**Activity**
Present the data below as a Markdown table with the columns Row and Text, one numbered row per nonblank line. Begin at the line that has "True or false: humidity", stop after the line that has "How many lines are shown in the chart?", and leave the pictures out.

**Provided data**
[Start of section]

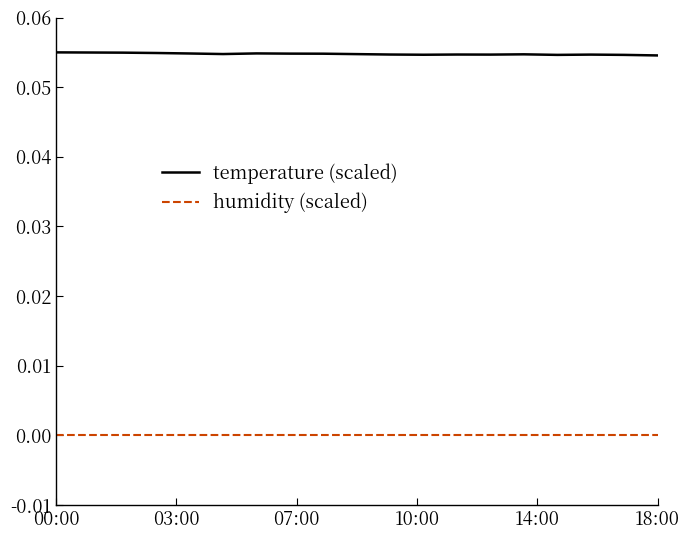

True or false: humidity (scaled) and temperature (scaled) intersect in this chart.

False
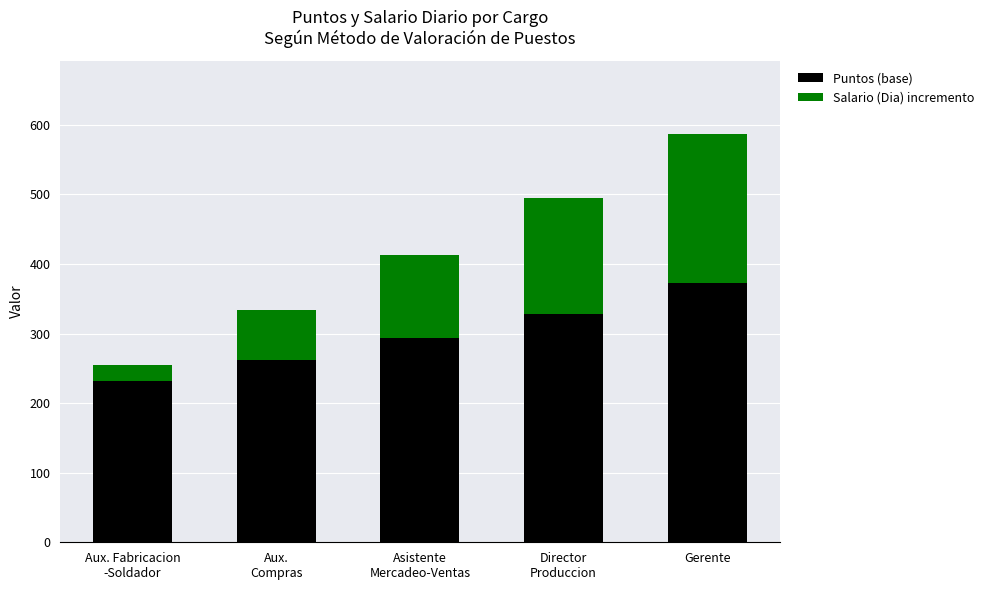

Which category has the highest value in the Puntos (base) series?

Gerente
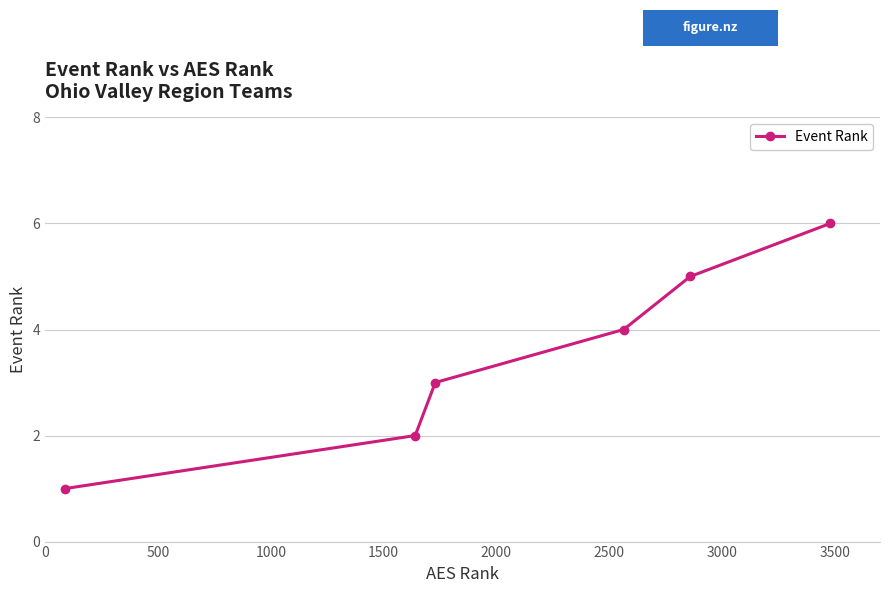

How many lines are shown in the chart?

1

[End of section]
[Start of section]

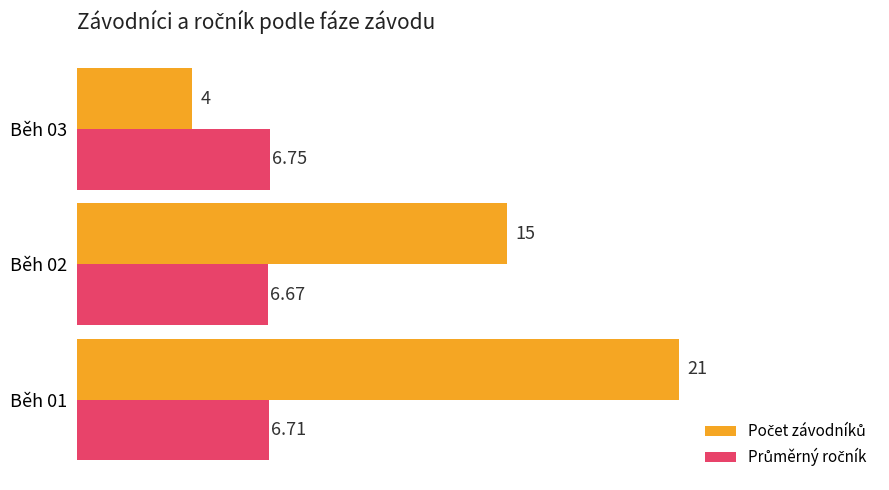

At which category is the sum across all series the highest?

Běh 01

[End of section]

**Reply to the exercise**
| Row | Text |
|---|---|
| 1 | True or false: humidity (scaled) and temperature (scaled) intersect in this chart. |
| 2 | False |
| 3 | Which category has the highest value in the Puntos (base) series? |
| 4 | Gerente |
| 5 | How many lines are shown in the chart? |